As many readers know, I’m currently working on a new edition of Clinical Management of Heart Failure. This is the third edition in the series, and the first update in about 10 years. I’ve just finished a completely new chapter devoted to the management of heart failure patients with major co-morbid conditions. I haven’t seen anything quite like it, and I thought it would add something of real value to the book.
The conditions that I chose to focus on include Type 2 diabetes (T2DM), chronic obstructive pulmonary disease (COPD), chronic kidney disease (CKD), and cancer. In the course of doing my homework (Yes, Virginia, there is ALWAYS homework!), I’ve documented that the “average” heart failure patient has up to a half-dozen other important medical problems. About half of the heart failure patients have T2DM; one in every four or five has COPD, and about 4 in 10 have Stage III or higher CKD.
In addition, dramatic improvements in cancer management of the past two decades have given rise to a whole new specialty called “cardio-oncology.” Cardio-oncologists are cardiologists with special expertise in managing the various novel forms of heart injury associated with both chemotherapy and radiation treatments for cancer.
Now, what does this have to do with drug costs? Let me suggest that you have a look at an interesting article in the Wall Street Journal that involves a discussion between senior individuals in pharma, insurance, and AARP. Read it carefully! The interesting part is what isn’t there. These leaders all actively press their own agendas, and represent their own perceived constituencies. Not one of them raises the concern that disease is not evenly distributed in the population. The concern about the rising costs of prescription drugs for medically managed chronic applies to fewer than 20% of the population. This subset tends to be older, to have multiple co-morbidities, and to take multiple prescription drugs. (The prevalence of obesity, substance abuse, firearms, and traffic accidents means that a substantial subset of the US population is not “healthy,” but that (approximately) third of the population does not qualify as having a medically managed chronic disease.)

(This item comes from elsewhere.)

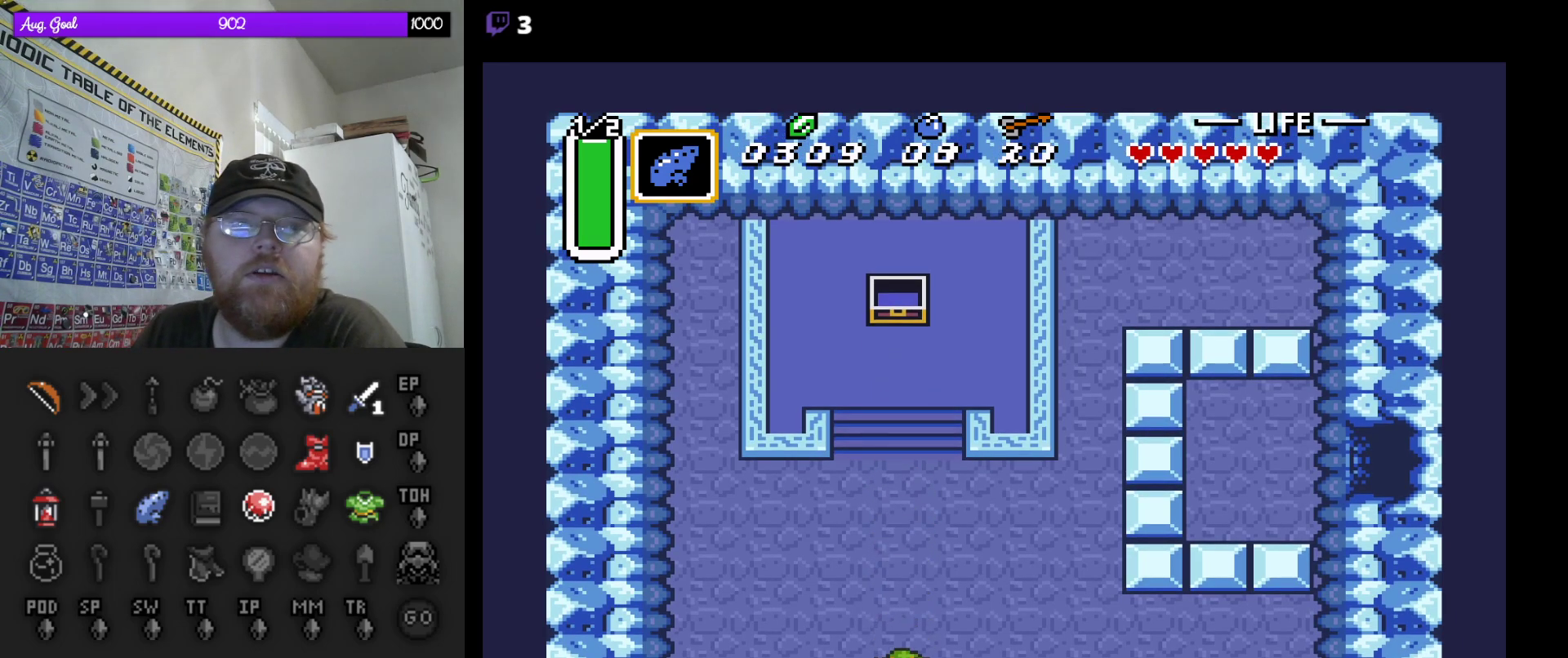
{"dt_ms": 500, "buttons": [], "events": [[50, "DPAD_DOWN", "up"]]}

The currently favored buzzwords for dealing with the drug cost “problem” are “transparancy” and “empowerment.” Let me ask you a serious question. Do you think that your 83 year old Aunt Margaret, who has high blood pressure, diabetes, a chronic cough from 50 years of a pack of Chesterfields a day, and is getting a bit forgetful, is going to carefully analyze her drug costs and discuss the issues with her doctor and her pharmacist? I’m skeptical.
As the WSJ piece makes clear, drug costs for such patients are already vigorously negotiated. “Doing something” about the cost of chronic illness is going to require either limiting care, which most of us find unacceptable, or improving the efficiency of care. Can we do that with improved access to nurse practitioners who can prescribe generic fixed-dose combinations? Sure. But only if we are willing to accept the concepts that the pharmaceutical costs of managing older patients with multiple chronic diseases are the costs of success, not failure. These patients are living longer, with more complicated problems, than ever before. Their drug costs are relatively small.
We can’t let the headlines about an occasional rogue company raising the cost of drugs for relatively rare conditions (e.g., Daraprim for toxoplasmosis) make us lose sight of the real issue here. The large, ethical, research-based pharmaceutical companies have contributed enormously to improvements in quality of life; they have to be able to continue to fund drug research and to generate reasonable profits for their shareholders. Yes, there are some practices in the pharmaceutical industry, particularly direct-to-consumer advertising of specific drugs, that should be curtailed. But let’s not confuse poor judgement with malice, and let’s try to stick to the facts when we think through our health care options.